Parent company purchased 100 percent of subsidiary corporation's stock on january 1, x1, for $300,000 cash. At date of acquisition, subsidiary's share capital and RE amounted to $50,000 and $10,000 respectively.

Assets Parent Subsidiary
Cash 100,000 25,000
Investments 300,000
Other assets 165,000 125,000
Total assets $575,000 $150,000
Liabilities and equity Parent Subsidiary
Current liabilities 25,000 35,000
Share capital 150,000 50,000
Retained earnings 400,000 65,000
Total liabilities and equity $575,000 $150,000

  • Fair values of subsidiary were equal to book values except for buildings, which had a fair value of $100,000 in excess of net book value (reminaing useful life of 20 years).
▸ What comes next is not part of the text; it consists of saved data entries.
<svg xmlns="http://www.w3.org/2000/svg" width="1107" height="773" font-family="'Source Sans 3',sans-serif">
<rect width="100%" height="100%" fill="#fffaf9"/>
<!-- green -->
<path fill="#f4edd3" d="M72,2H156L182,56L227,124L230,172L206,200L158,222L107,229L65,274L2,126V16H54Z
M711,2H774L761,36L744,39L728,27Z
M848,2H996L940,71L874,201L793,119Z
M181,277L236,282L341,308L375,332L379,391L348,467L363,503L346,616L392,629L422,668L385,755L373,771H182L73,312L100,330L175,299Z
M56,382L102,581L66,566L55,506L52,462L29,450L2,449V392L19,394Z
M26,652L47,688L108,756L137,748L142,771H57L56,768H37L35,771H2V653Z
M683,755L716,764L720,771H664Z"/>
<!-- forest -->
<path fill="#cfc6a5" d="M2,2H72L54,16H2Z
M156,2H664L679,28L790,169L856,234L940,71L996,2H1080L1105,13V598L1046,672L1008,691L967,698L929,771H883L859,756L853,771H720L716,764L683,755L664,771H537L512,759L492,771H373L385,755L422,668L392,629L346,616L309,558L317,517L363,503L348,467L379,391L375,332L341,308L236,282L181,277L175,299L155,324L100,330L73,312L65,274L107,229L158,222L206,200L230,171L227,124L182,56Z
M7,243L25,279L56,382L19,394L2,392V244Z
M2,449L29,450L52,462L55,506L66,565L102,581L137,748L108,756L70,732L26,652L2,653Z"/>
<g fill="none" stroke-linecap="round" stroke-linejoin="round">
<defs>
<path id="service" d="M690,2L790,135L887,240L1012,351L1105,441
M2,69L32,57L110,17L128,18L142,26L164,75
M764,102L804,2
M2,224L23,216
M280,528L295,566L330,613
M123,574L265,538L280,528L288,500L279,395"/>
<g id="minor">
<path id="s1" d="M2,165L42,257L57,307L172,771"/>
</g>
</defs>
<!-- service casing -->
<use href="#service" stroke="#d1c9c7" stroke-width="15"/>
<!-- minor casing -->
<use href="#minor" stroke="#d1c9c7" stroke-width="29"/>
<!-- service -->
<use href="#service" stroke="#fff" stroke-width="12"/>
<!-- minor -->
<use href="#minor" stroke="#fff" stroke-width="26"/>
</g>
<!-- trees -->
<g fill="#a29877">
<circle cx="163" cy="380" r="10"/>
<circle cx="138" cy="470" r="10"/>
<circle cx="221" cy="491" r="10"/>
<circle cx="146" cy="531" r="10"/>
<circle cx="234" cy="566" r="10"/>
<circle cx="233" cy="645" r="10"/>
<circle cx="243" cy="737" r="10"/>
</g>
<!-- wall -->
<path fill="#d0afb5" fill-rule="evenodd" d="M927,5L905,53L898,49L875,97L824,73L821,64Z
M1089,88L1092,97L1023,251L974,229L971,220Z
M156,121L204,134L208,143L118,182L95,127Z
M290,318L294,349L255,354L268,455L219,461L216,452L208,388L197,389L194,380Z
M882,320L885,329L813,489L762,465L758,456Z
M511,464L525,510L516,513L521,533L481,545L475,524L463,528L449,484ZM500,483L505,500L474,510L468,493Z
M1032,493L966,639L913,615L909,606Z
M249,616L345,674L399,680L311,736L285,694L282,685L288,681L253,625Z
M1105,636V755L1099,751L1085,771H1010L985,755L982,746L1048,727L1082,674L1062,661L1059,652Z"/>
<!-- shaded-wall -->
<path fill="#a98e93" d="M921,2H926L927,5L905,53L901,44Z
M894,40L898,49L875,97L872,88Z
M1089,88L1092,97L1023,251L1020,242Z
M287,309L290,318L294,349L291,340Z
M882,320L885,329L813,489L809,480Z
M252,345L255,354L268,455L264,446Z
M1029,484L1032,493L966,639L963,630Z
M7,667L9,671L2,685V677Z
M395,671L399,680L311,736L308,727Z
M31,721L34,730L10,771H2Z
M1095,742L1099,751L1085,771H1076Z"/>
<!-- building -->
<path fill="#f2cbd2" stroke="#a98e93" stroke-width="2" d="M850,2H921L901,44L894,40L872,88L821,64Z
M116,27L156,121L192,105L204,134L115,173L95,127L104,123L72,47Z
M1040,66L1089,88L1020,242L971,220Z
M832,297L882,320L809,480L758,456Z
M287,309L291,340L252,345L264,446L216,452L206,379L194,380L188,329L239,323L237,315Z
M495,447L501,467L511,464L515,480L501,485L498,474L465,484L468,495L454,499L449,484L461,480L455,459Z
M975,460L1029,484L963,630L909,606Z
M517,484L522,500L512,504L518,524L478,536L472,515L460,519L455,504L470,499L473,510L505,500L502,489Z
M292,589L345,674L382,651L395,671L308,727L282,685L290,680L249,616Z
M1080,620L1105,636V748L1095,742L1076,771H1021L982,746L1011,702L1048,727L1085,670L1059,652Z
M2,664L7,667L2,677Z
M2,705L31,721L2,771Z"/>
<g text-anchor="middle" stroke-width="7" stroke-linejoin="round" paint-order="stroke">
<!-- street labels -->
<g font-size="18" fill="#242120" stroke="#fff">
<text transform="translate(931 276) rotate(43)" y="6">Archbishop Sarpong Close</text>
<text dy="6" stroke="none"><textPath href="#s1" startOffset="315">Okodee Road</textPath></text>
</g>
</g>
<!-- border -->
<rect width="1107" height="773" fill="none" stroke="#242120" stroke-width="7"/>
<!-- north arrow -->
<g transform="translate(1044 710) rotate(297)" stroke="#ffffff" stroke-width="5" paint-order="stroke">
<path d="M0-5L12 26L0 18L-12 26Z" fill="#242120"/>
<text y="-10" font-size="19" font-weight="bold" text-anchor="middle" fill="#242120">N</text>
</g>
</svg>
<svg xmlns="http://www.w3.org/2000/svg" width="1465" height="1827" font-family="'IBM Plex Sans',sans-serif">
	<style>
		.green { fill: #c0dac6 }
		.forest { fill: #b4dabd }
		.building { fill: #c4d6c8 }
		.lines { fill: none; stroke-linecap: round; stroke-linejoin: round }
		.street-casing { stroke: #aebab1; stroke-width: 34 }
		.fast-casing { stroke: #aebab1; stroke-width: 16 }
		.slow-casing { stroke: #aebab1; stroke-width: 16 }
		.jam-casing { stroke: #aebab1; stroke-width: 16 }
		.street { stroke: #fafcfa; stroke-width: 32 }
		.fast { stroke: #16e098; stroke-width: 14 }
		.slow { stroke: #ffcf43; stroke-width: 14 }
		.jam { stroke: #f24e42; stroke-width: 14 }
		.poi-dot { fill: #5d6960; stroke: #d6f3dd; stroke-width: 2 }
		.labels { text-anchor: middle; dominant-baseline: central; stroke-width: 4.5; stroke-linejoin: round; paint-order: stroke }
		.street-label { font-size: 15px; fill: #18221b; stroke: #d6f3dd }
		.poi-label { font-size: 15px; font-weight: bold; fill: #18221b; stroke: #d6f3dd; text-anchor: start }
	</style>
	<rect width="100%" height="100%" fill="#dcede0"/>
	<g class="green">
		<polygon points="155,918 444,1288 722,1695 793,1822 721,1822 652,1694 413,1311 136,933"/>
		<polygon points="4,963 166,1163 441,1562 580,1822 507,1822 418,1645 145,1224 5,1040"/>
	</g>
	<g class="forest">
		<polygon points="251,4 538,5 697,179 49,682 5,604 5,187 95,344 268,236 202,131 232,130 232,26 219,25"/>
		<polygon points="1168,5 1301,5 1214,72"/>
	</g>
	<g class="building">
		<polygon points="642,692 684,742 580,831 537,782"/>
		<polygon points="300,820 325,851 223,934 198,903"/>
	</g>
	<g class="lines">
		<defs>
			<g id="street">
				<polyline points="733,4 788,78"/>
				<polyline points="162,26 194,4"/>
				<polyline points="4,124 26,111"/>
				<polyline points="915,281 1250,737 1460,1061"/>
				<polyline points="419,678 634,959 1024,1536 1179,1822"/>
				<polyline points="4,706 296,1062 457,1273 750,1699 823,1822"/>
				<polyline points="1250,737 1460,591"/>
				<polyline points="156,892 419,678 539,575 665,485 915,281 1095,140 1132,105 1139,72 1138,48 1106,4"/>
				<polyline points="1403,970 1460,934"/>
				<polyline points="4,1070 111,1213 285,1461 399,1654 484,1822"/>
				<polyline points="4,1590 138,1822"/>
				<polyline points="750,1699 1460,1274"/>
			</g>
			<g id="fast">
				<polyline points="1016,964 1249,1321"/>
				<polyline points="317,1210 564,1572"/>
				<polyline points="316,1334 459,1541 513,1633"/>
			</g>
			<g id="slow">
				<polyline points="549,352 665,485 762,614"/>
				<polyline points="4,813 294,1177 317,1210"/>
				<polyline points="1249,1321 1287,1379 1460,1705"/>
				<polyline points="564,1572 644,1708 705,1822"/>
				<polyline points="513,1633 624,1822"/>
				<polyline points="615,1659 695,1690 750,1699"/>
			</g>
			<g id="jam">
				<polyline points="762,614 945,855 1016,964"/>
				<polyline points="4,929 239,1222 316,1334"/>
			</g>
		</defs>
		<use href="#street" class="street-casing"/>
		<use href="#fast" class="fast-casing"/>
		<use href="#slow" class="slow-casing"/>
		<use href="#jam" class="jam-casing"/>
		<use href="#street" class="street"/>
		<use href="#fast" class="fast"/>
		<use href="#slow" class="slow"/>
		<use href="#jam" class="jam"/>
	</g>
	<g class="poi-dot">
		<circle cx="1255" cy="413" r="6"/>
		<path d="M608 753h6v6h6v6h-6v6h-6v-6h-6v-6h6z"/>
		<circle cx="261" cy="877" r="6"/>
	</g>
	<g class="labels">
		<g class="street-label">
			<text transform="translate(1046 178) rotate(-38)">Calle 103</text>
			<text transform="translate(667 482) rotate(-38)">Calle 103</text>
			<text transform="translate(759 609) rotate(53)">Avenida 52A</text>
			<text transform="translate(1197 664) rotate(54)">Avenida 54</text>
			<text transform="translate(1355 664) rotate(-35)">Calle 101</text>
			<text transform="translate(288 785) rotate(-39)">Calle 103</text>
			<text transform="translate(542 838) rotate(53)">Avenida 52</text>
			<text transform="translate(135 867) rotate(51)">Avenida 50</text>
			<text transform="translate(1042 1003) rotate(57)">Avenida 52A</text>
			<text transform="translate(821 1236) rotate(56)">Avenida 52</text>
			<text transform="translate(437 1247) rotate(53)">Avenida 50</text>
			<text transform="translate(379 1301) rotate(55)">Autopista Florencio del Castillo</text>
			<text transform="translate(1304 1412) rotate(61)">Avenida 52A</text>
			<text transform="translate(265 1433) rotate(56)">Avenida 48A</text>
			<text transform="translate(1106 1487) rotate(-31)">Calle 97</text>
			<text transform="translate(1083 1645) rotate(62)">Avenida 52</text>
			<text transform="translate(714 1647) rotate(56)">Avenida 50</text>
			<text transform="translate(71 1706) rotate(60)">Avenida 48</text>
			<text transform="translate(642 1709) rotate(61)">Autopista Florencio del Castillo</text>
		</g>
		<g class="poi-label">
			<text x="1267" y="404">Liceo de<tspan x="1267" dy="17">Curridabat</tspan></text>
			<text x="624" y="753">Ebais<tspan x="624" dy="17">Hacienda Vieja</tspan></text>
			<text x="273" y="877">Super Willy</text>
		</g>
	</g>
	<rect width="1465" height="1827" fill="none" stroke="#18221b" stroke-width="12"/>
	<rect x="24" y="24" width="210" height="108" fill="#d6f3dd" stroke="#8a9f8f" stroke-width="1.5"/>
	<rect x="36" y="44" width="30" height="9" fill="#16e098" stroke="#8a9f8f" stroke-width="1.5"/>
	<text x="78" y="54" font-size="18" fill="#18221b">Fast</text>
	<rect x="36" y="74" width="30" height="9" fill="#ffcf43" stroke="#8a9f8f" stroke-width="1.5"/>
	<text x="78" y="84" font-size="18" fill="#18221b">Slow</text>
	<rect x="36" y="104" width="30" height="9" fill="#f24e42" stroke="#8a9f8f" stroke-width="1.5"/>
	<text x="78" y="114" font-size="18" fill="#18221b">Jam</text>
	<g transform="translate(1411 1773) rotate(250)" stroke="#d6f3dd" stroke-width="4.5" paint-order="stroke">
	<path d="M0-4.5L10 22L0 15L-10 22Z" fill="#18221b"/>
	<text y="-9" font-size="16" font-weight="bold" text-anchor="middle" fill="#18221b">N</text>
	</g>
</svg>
Goodwill has not been impaired since acquisition
  • No dividends were declared in X3
  • Profit for the year X3 for parent and subsidiary amounts to $90,000 and $35,000 respectively
  • During X3, $50,000 of subsidiary's sales were to parent. Of these sales, $10,000 remains in the December 31,X3, inventories of parent. The December 31,X2, inventories of parent contained $5,000 of merchandise purchased from subsidiary. Subsidiary's sales are priced to provide it with a gross profit f 10% (gross profit on sales).

Continue the case of parent company in the subsequent year (x4). Assuming that there are no intercompany transactions and no goodwill impairment in x4, what would be the unamortizaed portion of price differential at the end of x4?

answer is 220,000 but how do I calculate that?